Problem:
Count the lines in the entries below that contain the word "اعتراض", and reply with that number alone.

Task input:
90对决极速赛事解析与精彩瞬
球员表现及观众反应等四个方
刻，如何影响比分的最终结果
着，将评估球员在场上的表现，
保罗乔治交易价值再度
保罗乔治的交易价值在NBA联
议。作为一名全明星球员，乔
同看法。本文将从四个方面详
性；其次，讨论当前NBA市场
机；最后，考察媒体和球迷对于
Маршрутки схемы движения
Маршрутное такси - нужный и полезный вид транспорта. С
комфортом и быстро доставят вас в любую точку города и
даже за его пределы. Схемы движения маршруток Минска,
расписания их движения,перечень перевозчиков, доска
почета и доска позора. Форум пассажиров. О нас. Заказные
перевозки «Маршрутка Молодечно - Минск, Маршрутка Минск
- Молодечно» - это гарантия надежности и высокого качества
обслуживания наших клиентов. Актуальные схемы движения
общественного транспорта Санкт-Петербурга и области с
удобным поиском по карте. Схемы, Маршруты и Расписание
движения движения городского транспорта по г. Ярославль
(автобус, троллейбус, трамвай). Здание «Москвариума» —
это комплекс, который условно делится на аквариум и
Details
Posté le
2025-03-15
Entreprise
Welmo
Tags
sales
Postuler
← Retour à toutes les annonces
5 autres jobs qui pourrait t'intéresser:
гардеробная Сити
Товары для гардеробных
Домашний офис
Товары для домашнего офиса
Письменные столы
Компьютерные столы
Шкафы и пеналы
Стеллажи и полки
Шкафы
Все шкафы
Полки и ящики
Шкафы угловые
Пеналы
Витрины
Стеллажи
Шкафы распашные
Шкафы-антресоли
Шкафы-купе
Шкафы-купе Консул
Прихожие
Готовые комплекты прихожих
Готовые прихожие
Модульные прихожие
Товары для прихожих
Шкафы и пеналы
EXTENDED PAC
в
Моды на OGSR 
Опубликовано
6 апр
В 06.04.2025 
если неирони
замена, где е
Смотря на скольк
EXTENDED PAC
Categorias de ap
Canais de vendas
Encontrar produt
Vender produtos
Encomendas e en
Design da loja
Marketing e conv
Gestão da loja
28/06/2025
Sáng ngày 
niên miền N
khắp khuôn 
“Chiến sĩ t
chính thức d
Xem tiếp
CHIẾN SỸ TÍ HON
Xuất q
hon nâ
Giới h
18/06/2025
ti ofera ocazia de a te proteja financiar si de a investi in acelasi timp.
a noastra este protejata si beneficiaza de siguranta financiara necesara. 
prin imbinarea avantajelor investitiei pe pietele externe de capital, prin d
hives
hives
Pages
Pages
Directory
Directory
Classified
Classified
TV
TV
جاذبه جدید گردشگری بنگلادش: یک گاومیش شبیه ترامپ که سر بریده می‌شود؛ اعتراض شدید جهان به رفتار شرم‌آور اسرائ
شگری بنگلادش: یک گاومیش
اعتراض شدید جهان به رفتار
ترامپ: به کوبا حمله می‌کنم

Written solution:
2